● **Provided material**:
+++
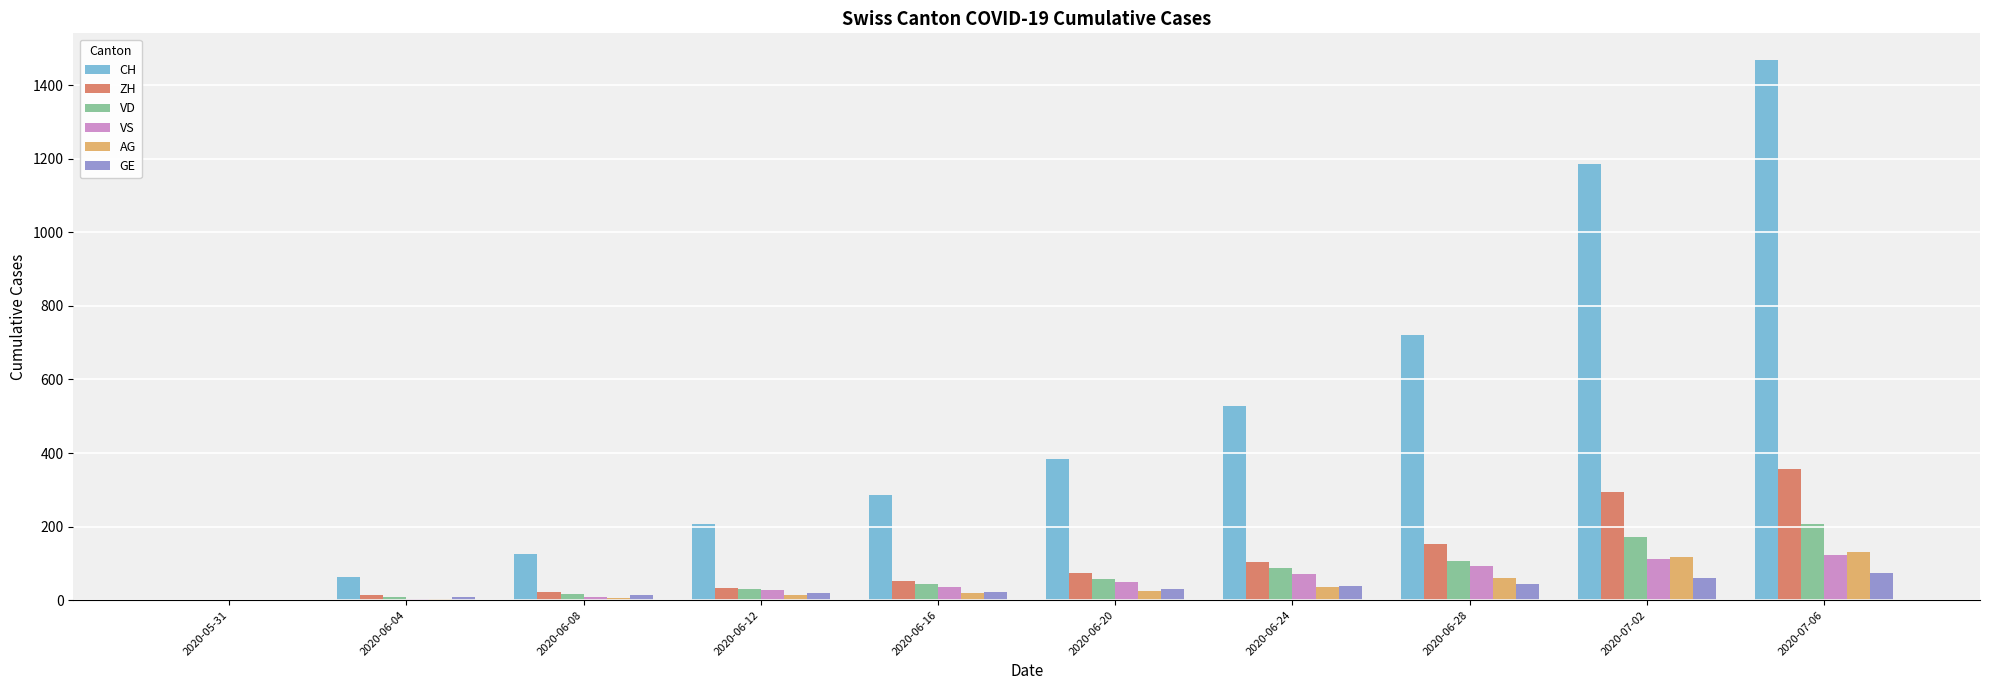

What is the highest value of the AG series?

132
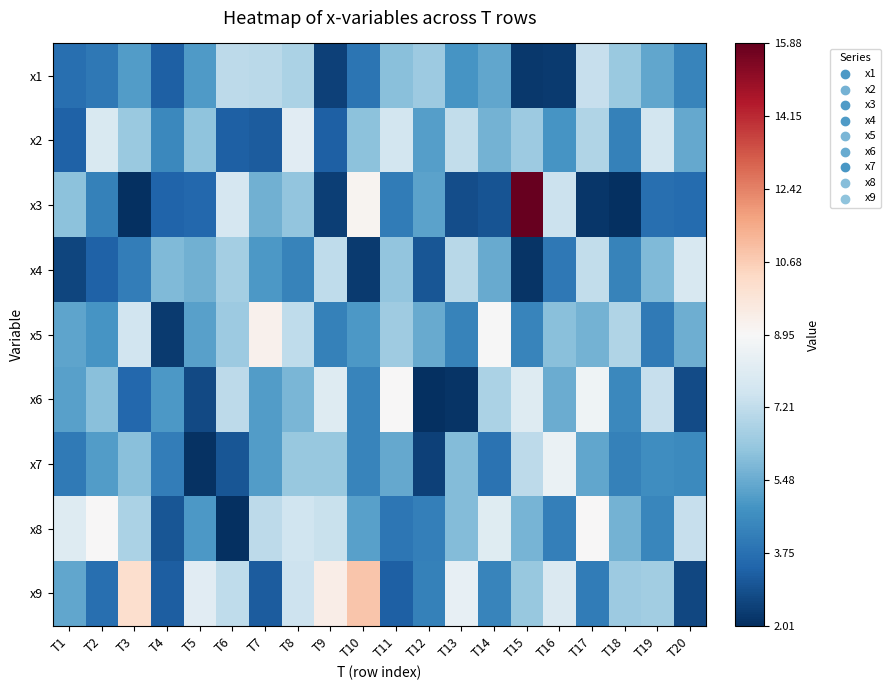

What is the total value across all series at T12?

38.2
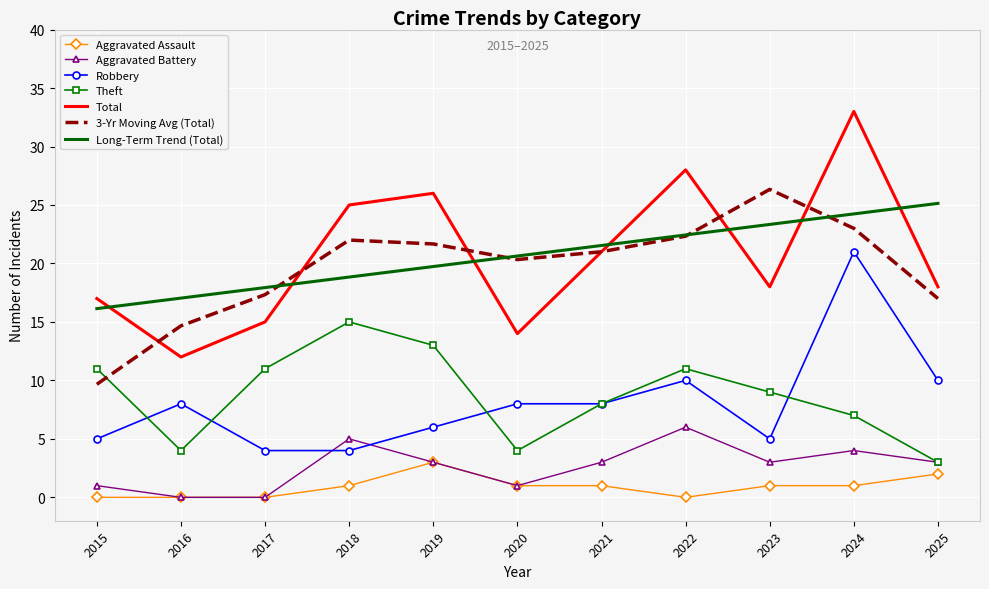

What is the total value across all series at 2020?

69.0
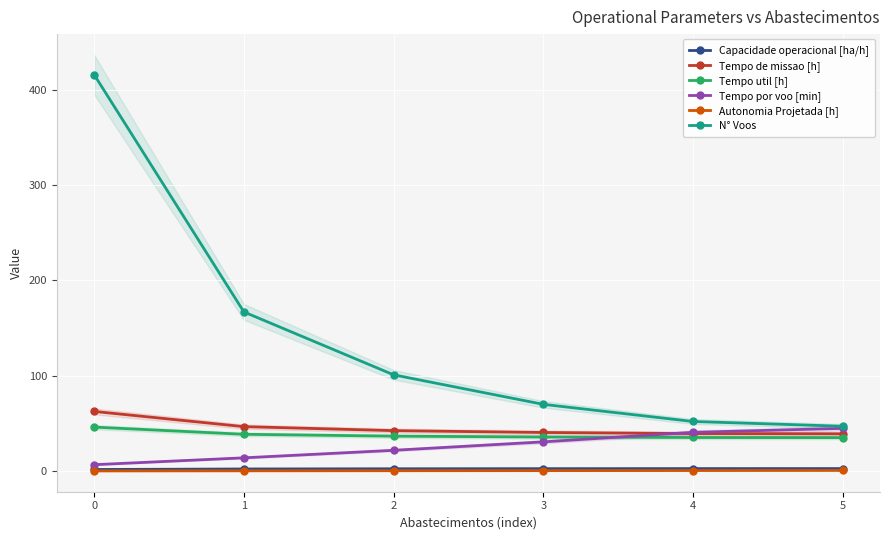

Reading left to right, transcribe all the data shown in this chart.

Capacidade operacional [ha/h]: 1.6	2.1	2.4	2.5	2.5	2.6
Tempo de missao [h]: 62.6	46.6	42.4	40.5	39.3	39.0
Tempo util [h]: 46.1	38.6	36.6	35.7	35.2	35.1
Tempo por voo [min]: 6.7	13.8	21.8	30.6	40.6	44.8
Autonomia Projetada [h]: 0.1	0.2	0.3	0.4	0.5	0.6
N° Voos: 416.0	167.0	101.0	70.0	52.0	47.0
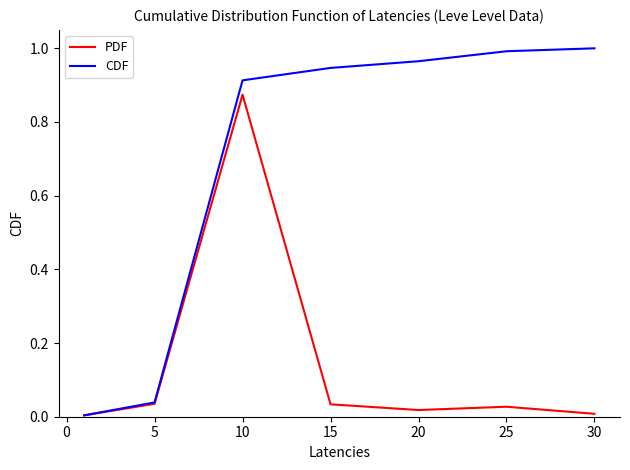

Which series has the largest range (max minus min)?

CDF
+++
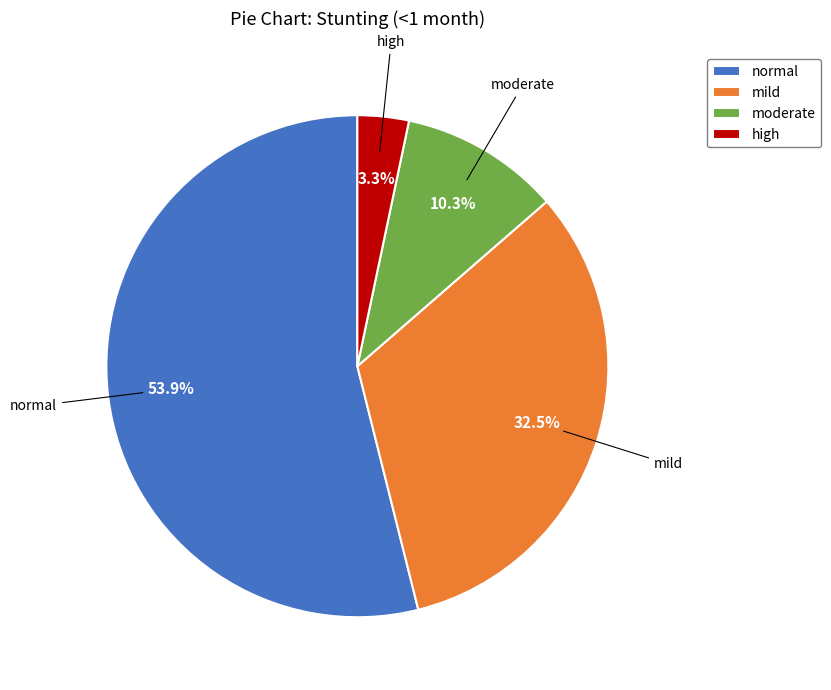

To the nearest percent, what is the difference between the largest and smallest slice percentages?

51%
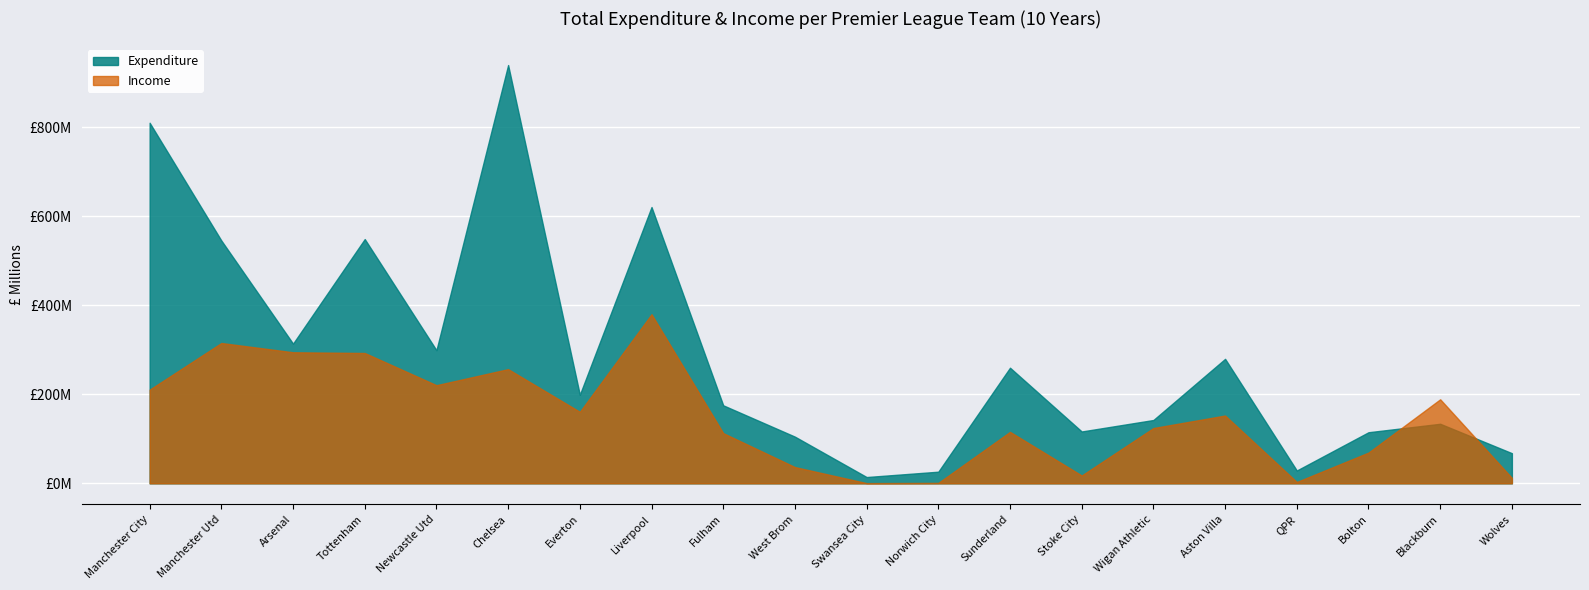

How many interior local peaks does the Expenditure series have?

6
+++
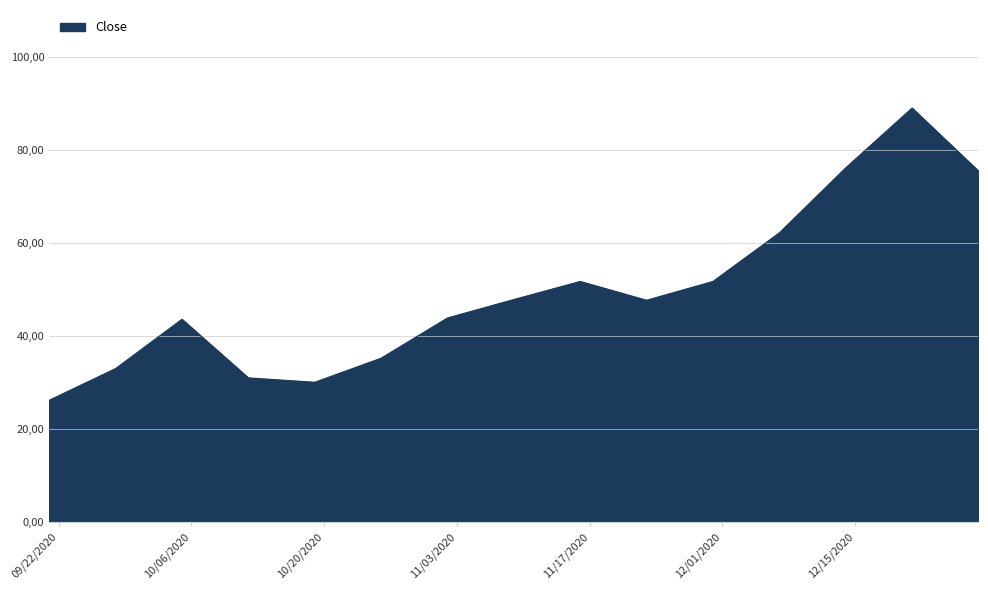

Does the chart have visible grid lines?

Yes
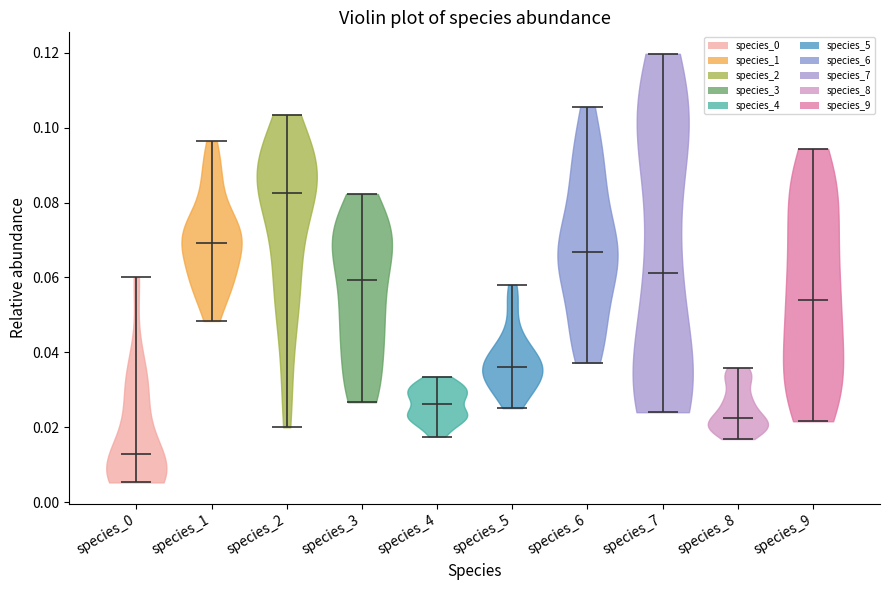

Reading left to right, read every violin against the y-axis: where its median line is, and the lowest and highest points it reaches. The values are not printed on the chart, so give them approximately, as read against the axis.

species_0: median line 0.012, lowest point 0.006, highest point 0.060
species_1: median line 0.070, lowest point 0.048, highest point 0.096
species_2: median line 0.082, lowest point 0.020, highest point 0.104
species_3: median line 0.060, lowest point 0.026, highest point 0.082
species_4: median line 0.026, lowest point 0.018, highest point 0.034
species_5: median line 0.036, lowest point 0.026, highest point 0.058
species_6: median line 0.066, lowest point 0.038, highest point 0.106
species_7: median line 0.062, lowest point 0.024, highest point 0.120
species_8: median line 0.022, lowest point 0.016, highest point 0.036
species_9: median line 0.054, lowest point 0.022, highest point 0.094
+++
● **Work item**: In the material between the lines holding "What is the highest value of the AG series?" and "Which series has", inclusive, switch "series" to "dataset" and keep everything else the same. Give only those lines, with the pictures left out.

● **Answer to this problem**:
What is the highest value of the AG dataset?

132

What is the total value across all dataset at T12?

38.2

What is the total value across all dataset at 2020?

69.0

Reading left to right, transcribe all the data shown in this chart.

Capacidade operacional [ha/h]: 1.6	2.1	2.4	2.5	2.5	2.6
Tempo de missao [h]: 62.6	46.6	42.4	40.5	39.3	39.0
Tempo util [h]: 46.1	38.6	36.6	35.7	35.2	35.1
Tempo por voo [min]: 6.7	13.8	21.8	30.6	40.6	44.8
Autonomia Projetada [h]: 0.1	0.2	0.3	0.4	0.5	0.6
N° Voos: 416.0	167.0	101.0	70.0	52.0	47.0

Which dataset has the largest range (max minus min)?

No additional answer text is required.